Commentary

The New Yorker

Whenever I spend one of my regular summer weekends in rural Pennsylvania, I'm always sure to bring along a copy of The New Yorker. Not only does it help fill nearly every moment of downtime, but it also gives me serious street cred among my fellow red-state denizens. By waving around a copy of the mag, I can almost guarantee a weekend's worth of wayward glances at the beer repository and an "accidental" 15 percent overcharge when I refill the propane tank.

Okay, not really. But a question dawned on me as a thick veneer of haze lingered over glorious Lake Wallenpaupack: How many people outside major metropolitan areas could read this thing without both eyes suddenly registering TILT, à la Wile E. Coyote after an Acme anvil lands on his patootie? I'm not suggesting that people in rural areas are unthinking grunts, just that there's no other publication on this or any other planet that cops such an unrelentingly urban-high-culture 'tude. Intellectually, The New Yorker exists on a higher plane than most readers care to visit.

Even as someone who has never shared a sentence with the words "hoity" and/or "toity," that's fine with me. The New Yorker remains among the best written and involving publications out there, even if its recipe has gotten a tad stale with age. You know the drill: A bunch of listings, some highly personalized reviews, a few columns meant to be digested and then regurgitated word-for-word (presenting the opinions as your own, naturally) at cocktail parties where plastic keg cups are in tragically short supply.

But it still works, as witnessed by the June 13/20 "Debut Fiction" issue. Three astonishing stories occupy a smattering of its pages, with essays by David Sedaris and Edmund White filling most of the rest. White's essay, in which the gay author writes about his relationships with women, is particularly good. Just once in my life, I'd like to be able to pack as much description and mystery into a two-sentence blurb as White does in this one about a junior-high girlfriend: "She was hard and bold, then suddenly listless. I guessed that she'd been kissed by older men, high-school boys, even dropouts." New Yorker writers do things with the English language that most of us can only dream of. (See, I ended that last sentence with a preposition. I'm clearly beyond hope.)

Also predictably imposing and impressive are the "Talk of the Town" columns and essays, in which the mag features a withering assessment of the battle over judicial filibusters under the almost quaint header of "Comment." Then in "Ink," the peerless Seymour Hersh takes a break from his usual digging to recount what it was like to be reporting on Watergate at a newspaper other than The Washington Post. Even baseball gets a respectful nod, with Ben McGrath checking in with longtime Astro Craig Biggio as he approaches the record for most times being hit with a pitch.

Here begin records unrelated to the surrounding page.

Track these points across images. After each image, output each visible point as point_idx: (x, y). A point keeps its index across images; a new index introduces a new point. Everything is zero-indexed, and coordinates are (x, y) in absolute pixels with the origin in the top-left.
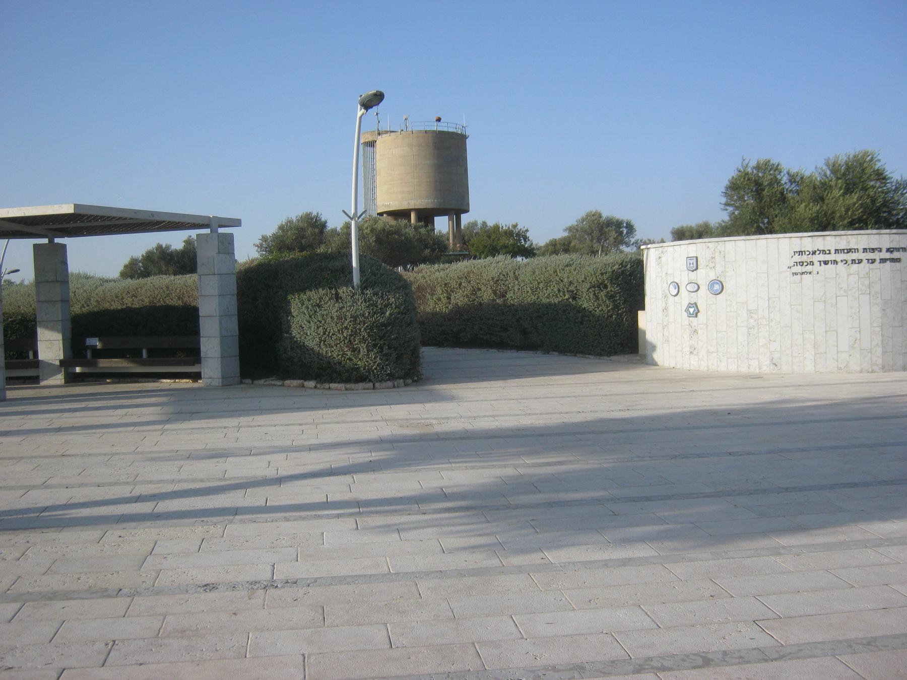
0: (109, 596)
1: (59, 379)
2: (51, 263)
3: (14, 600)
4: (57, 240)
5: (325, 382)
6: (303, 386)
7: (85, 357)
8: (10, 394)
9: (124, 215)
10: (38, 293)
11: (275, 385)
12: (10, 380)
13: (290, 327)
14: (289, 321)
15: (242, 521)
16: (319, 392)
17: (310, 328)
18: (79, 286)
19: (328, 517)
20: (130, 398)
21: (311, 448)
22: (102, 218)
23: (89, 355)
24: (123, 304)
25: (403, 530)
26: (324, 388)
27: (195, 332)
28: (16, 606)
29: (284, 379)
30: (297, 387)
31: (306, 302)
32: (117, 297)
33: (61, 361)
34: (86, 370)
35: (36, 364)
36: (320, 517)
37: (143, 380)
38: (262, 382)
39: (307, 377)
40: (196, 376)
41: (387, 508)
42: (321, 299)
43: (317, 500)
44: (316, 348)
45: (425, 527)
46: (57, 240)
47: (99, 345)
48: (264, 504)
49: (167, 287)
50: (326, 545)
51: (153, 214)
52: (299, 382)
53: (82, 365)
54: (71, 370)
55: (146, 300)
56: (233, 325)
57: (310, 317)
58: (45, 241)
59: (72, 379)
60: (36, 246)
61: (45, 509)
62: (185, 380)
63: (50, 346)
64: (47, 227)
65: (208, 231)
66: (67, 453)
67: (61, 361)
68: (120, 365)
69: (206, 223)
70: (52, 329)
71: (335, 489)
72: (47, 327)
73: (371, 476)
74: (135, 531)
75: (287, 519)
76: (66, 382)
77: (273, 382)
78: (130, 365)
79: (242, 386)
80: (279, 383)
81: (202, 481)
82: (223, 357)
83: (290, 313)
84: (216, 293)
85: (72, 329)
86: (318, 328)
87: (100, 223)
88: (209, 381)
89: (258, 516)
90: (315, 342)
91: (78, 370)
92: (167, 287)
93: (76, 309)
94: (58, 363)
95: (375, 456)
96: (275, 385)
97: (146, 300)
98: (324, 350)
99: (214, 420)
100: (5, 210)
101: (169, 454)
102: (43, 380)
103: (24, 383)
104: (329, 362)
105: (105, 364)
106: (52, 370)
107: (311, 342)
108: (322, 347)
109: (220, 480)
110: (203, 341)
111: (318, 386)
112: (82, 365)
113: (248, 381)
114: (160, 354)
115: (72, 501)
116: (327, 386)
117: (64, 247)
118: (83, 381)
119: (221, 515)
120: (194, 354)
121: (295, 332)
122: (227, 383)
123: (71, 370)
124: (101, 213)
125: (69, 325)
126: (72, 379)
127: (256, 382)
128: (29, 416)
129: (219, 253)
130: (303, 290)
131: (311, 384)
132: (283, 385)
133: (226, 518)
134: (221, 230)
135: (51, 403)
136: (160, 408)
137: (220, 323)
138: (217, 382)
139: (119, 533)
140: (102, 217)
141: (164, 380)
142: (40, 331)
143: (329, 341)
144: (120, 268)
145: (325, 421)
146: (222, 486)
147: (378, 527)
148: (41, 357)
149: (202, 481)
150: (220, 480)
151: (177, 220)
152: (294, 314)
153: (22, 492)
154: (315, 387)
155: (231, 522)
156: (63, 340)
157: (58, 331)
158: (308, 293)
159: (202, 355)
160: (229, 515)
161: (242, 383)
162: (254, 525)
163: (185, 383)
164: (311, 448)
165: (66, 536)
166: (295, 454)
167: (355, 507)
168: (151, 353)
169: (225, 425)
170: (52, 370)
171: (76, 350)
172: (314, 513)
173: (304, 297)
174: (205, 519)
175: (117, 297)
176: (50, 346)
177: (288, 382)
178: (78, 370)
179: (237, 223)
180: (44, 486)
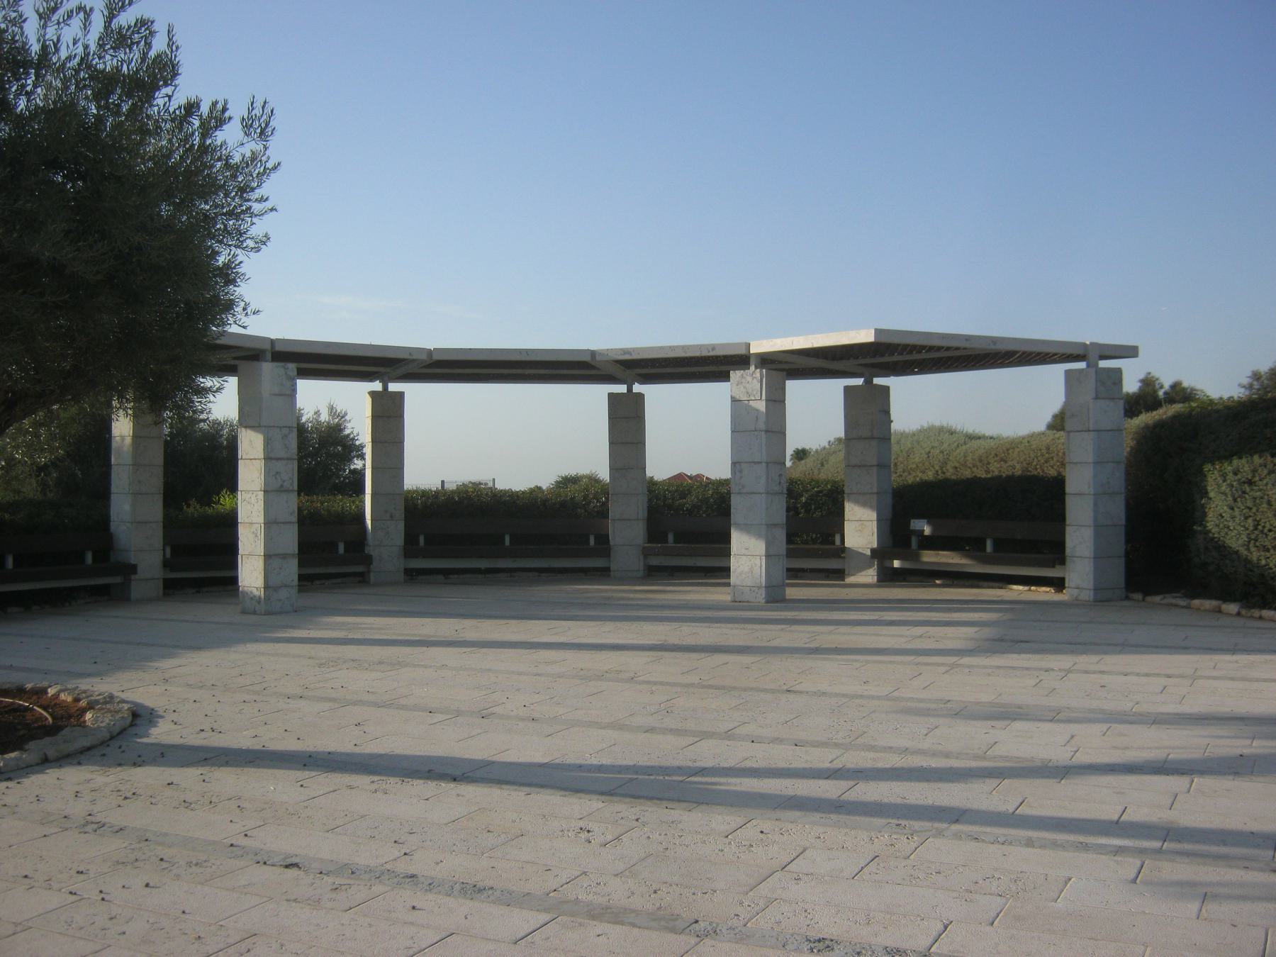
0: (673, 930)
1: (869, 575)
2: (868, 413)
3: (546, 910)
4: (877, 381)
5: (1254, 607)
6: (1220, 611)
7: (908, 545)
8: (792, 593)
9: (954, 344)
10: (848, 454)
11: (1176, 606)
12: (794, 573)
13: (1205, 514)
14: (1203, 506)
15: (957, 836)
16: (1239, 622)
17: (1233, 518)
18: (936, 444)
19: (1101, 849)
20: (949, 610)
21: (1158, 720)
22: (931, 349)
23: (914, 542)
24: (987, 472)
25: (1216, 897)
26: (1252, 617)
27: (1060, 518)
28: (545, 917)
29: (1193, 597)
30: (1209, 611)
31: (1230, 476)
32: (981, 461)
33: (873, 550)
34: (908, 565)
35: (841, 551)
36: (1085, 847)
37: (986, 584)
38: (1157, 599)
39: (1226, 597)
40: (1059, 584)
41: (1214, 849)
42: (1254, 471)
43: (1104, 817)
44: (1244, 552)
45: (1259, 899)
46: (877, 381)
47: (927, 530)
48: (1011, 811)
49: (1048, 448)
50: (1060, 904)
51: (994, 340)
52: (1214, 603)
53: (901, 559)
54: (887, 564)
55: (1018, 467)
56: (1117, 509)
57: (1235, 500)
58: (859, 381)
59: (889, 577)
60: (847, 389)
61: (702, 771)
62: (1044, 589)
63: (861, 528)
64: (861, 361)
65: (1082, 365)
66: (797, 688)
67: (873, 550)
68: (951, 561)
69: (1081, 352)
70: (865, 504)
71: (1147, 800)
72: (857, 502)
73: (1227, 783)
74: (790, 826)
75: (1029, 843)
76: (879, 580)
77: (1174, 601)
78: (964, 561)
79: (1126, 603)
80: (1182, 602)
81: (947, 755)
82: (1097, 558)
83: (1207, 493)
84: (1091, 458)
85: (894, 506)
86: (1246, 518)
87: (924, 355)
88: (1076, 592)
89: (988, 829)
90: (1240, 542)
91: (896, 564)
92: (1048, 448)
93: (896, 480)
94: (869, 553)
95: (1259, 746)
96: (1176, 606)
97: (1018, 467)
98: (1255, 555)
99: (1038, 657)
100: (789, 339)
101: (933, 706)
102: (850, 575)
103: (827, 578)
104: (1263, 575)
105: (931, 558)
106: (861, 562)
107: (1235, 540)
108: (1253, 549)
109: (976, 757)
110: (1069, 531)
111: (1243, 612)
112: (901, 559)
113: (1138, 596)
114: (1011, 548)
115: (748, 764)
116: (1256, 613)
117: (886, 389)
118: (904, 580)
119: (931, 819)
120: (1055, 551)
121: (1211, 523)
122: (1102, 597)
123: (887, 564)
124: (896, 340)
125: (888, 500)
126: (889, 577)
127: (1149, 599)
128: (794, 627)
129: (1097, 398)
130: (1228, 457)
131: (1232, 608)
132: (1188, 607)
133: (936, 825)
134: (1103, 364)
135: (908, 610)
136: (976, 629)
137: (1095, 505)
138: (1088, 595)
139: (766, 826)
140: (923, 347)
141: (1015, 587)
142: (849, 507)
143: (1263, 541)
144: (1048, 418)
145: (1215, 674)
146: (970, 769)
147: (1181, 884)
148: (849, 543)
149: (947, 755)
150: (976, 757)
151: (1002, 347)
152: (1212, 495)
153: (692, 740)
154: (1238, 614)
155: (940, 833)
156: (879, 520)
157: (871, 507)
158: (1235, 462)
159: (1068, 551)
160: (940, 820)
161: (1127, 598)
162: (974, 844)
163: (1044, 593)
164: (1158, 720)
165: (692, 819)
166: (1121, 727)
167: (1156, 838)
168: (999, 545)
169: (1051, 665)
170: (861, 562)
171: (896, 537)
172: (1081, 838)
173: (1228, 468)
174: (903, 822)
175: (981, 461)
176: (861, 528)
177: (1196, 602)
178: (896, 564)
179: (1130, 352)
180: (729, 735)
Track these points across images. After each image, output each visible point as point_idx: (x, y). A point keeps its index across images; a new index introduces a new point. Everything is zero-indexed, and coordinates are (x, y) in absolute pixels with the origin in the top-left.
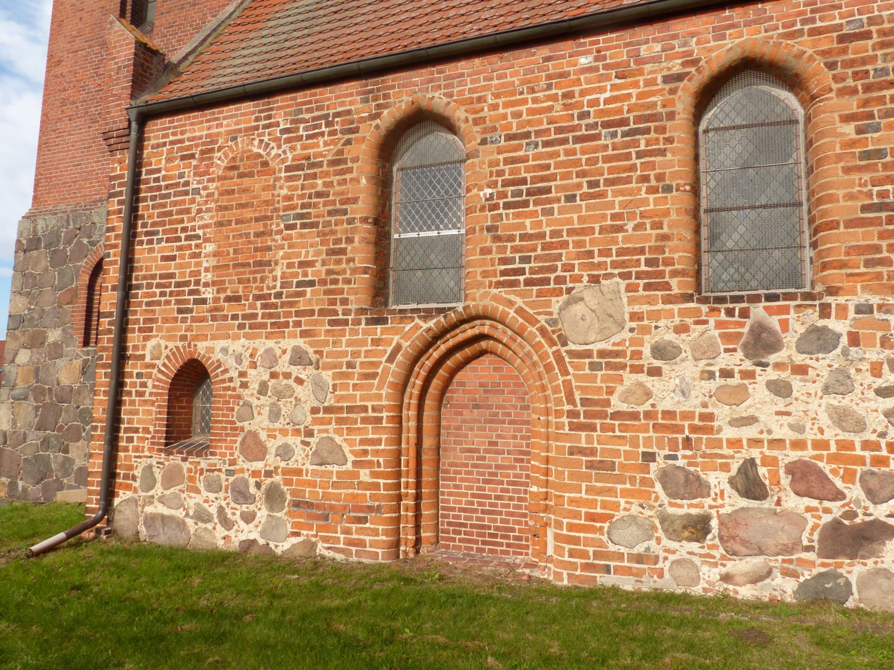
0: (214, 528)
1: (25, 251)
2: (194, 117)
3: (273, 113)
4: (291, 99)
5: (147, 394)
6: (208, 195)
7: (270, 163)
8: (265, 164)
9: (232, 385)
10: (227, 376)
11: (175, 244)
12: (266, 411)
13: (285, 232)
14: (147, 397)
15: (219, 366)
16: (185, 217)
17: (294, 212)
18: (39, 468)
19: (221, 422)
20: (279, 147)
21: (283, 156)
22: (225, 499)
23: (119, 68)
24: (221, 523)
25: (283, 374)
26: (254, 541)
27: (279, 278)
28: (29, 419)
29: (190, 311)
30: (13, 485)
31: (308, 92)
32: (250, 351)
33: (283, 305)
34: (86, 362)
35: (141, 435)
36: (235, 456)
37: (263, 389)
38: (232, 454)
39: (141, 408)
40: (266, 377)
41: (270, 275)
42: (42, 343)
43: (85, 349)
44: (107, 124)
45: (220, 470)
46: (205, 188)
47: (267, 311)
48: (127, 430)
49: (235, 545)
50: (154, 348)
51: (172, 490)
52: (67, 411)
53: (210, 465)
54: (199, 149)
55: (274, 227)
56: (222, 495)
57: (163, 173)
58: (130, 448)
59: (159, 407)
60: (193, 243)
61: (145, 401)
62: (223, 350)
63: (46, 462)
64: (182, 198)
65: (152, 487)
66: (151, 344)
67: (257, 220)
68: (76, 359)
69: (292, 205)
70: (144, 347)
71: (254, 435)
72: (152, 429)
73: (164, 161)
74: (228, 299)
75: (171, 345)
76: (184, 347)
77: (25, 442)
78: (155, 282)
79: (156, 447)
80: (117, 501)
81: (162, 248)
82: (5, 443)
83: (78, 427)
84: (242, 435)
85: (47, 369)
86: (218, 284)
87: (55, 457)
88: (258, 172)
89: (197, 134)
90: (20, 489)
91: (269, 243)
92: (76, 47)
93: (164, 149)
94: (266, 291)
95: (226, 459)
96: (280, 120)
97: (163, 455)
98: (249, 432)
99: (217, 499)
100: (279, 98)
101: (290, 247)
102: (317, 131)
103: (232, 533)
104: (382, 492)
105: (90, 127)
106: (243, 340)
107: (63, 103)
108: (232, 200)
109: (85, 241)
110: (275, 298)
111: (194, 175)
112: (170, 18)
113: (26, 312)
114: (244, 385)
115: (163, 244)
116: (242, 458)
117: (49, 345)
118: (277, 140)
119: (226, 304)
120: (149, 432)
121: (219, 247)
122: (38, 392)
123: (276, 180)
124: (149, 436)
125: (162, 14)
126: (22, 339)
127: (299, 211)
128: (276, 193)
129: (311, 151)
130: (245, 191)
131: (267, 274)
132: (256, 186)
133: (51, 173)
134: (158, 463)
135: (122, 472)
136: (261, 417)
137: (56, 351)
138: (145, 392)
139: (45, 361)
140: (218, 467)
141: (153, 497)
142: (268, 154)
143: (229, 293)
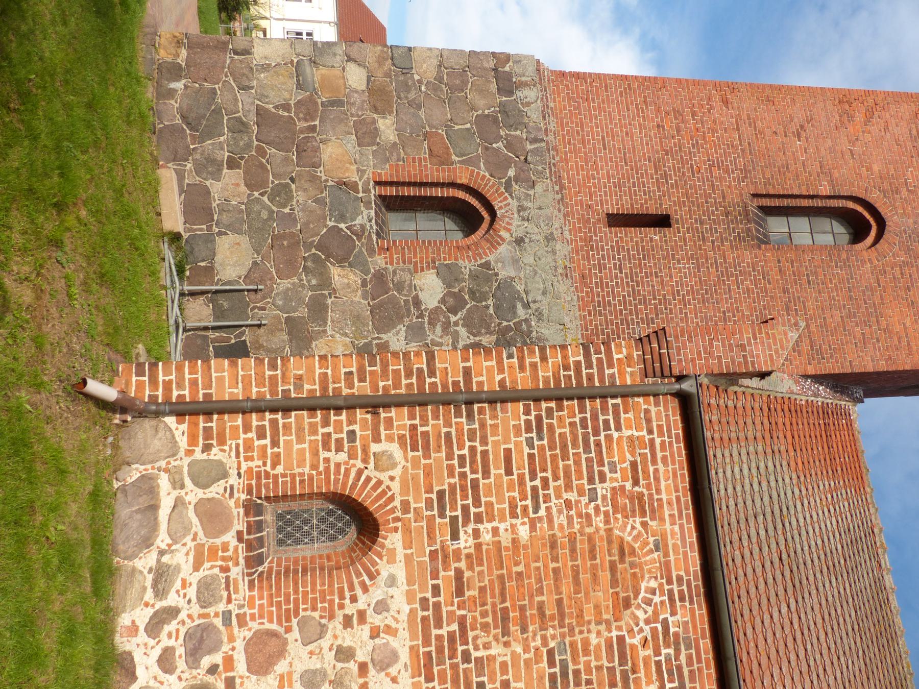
0: (147, 605)
1: (495, 70)
2: (682, 475)
3: (687, 604)
4: (703, 630)
5: (327, 455)
6: (588, 516)
7: (628, 612)
8: (627, 604)
9: (347, 601)
10: (359, 591)
11: (527, 471)
12: (315, 664)
13: (545, 650)
14: (323, 454)
15: (372, 577)
16: (561, 482)
17: (569, 660)
18: (203, 117)
19: (296, 592)
20: (647, 622)
21: (636, 629)
22: (190, 616)
23: (743, 347)
24: (156, 614)
25: (366, 683)
26: (133, 677)
27: (488, 652)
28: (272, 94)
29: (442, 515)
30: (175, 71)
31: (711, 656)
32: (394, 625)
33: (454, 667)
34: (354, 187)
35: (269, 451)
36: (251, 624)
37: (344, 654)
38: (253, 617)
39: (306, 446)
40: (361, 656)
41: (491, 638)
42: (375, 109)
43: (372, 183)
44: (676, 337)
45: (229, 601)
46: (597, 509)
47: (446, 643)
48: (274, 422)
49: (123, 643)
50: (391, 457)
51: (195, 520)
52: (287, 160)
53: (236, 580)
54: (645, 491)
55: (551, 631)
56: (196, 609)
57: (616, 435)
58: (249, 435)
59: (311, 478)
60: (529, 502)
61: (316, 454)
62: (393, 579)
63: (211, 132)
64: (585, 473)
65: (196, 484)
66: (394, 449)
67: (559, 602)
68: (358, 170)
69: (578, 654)
70: (390, 439)
71: (281, 652)
72: (280, 469)
73: (629, 433)
74: (459, 574)
75: (396, 486)
76: (393, 510)
77: (239, 89)
78: (477, 444)
79: (254, 482)
80: (171, 420)
81: (520, 446)
82: (236, 53)
83: (264, 184)
84: (281, 630)
85: (341, 121)
86: (476, 557)
87: (220, 145)
88: (617, 593)
89: (663, 484)
90: (173, 85)
91: (531, 628)
92: (743, 128)
93: (645, 433)
94: (471, 634)
95: (246, 609)
96: (678, 617)
97: (243, 497)
98: (285, 642)
99: (189, 601)
100: (704, 611)
101: (527, 662)
102: (666, 676)
103: (142, 637)
104: (201, 392)
105: (650, 161)
106: (406, 609)
107: (678, 113)
108: (583, 559)
109: (511, 173)
110: (463, 652)
111: (614, 489)
112: (774, 274)
113: (416, 77)
114: (347, 622)
115: (526, 450)
116: (249, 634)
117: (374, 122)
118: (655, 617)
119: (452, 573)
120: (274, 467)
121: (525, 547)
122: (308, 107)
123: (608, 622)
124: (268, 468)
125: (779, 261)
126: (379, 74)
127: (571, 667)
128: (593, 627)
129: (642, 674)
130: (595, 577)
131: (493, 632)
132: (601, 594)
133: (594, 101)
134: (232, 487)
135: (214, 425)
136: (305, 656)
137: (367, 134)
138: (329, 450)
139: (352, 115)
140: (233, 596)
141: (182, 487)
142: (639, 607)
143: (467, 574)
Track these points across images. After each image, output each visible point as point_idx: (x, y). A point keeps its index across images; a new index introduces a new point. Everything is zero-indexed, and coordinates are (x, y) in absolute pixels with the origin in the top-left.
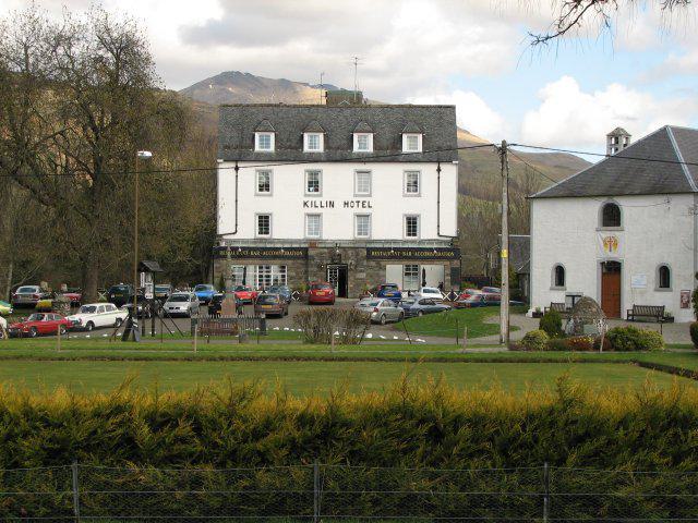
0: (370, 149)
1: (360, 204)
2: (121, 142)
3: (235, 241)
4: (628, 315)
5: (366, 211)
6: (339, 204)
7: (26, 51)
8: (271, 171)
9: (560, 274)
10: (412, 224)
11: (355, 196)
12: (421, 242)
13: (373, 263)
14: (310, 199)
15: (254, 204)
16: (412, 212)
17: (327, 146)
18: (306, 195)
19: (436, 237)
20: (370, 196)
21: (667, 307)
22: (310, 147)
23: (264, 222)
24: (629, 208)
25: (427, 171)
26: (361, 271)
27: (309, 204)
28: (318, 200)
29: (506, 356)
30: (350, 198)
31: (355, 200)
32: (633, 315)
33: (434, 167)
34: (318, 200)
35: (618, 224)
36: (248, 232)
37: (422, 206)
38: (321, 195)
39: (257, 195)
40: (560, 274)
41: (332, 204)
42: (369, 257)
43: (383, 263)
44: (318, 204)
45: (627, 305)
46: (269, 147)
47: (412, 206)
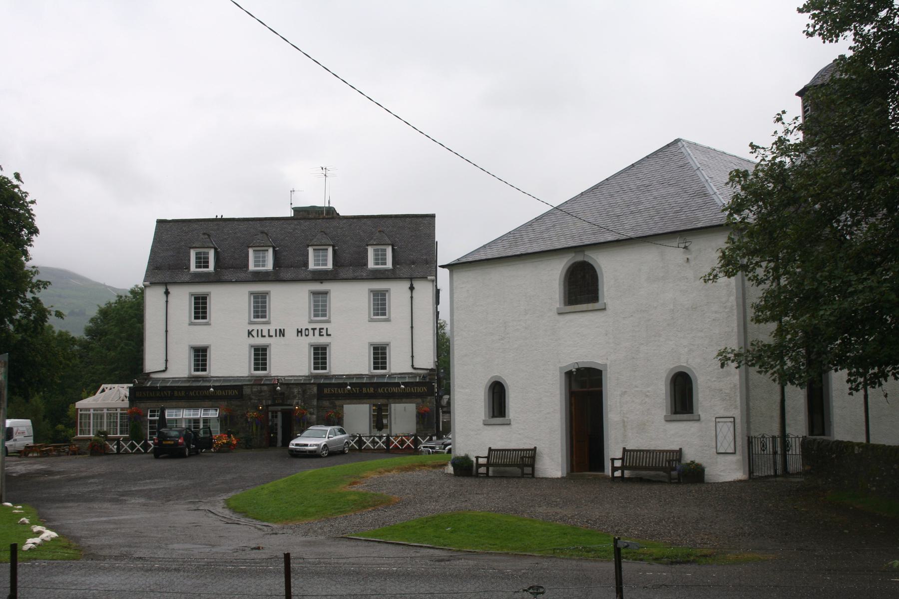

I didn't take much away from the issue's reviews. Despite a smart Led Zeppelin/White Stripes comparison, most of the opinions come across as laughably overstated - sort of like a "Saturday Night Live" lampoon of a humorless PBS show. And I just don't get the mag's trademark cartoons; they seem to hearken back to a long-ago era, one in which humor wasn't, you know, clever. An illustration of a shark chomping on a cigar and holding a champagne flute accompanies a review of the long-awaited "Jaws" DVD, while low-key songwriter John Prine is rendered in a way that makes him look like a 65-year-old Freddie Mercury. To which I say: huh?

I'd be lying if I claimed to have perused every single word of the June 13/20 issue - my eyes glazed over during the overlong, unreadable exegesis on Gertrude Stein's overlong, unreadable "The Making of Americans." In fact, that's why I canceled my subscription a few years back: the stacks of unread New Yorker issues sitting behind my toilet seemed to mock me and my sluggish, lowbrow reading habits. Nonetheless, the publication remains in most ways the flag bearer for American magazine journalism, even if it's likely not flying off the racks at Wal-Mart. Dig in at your leisure.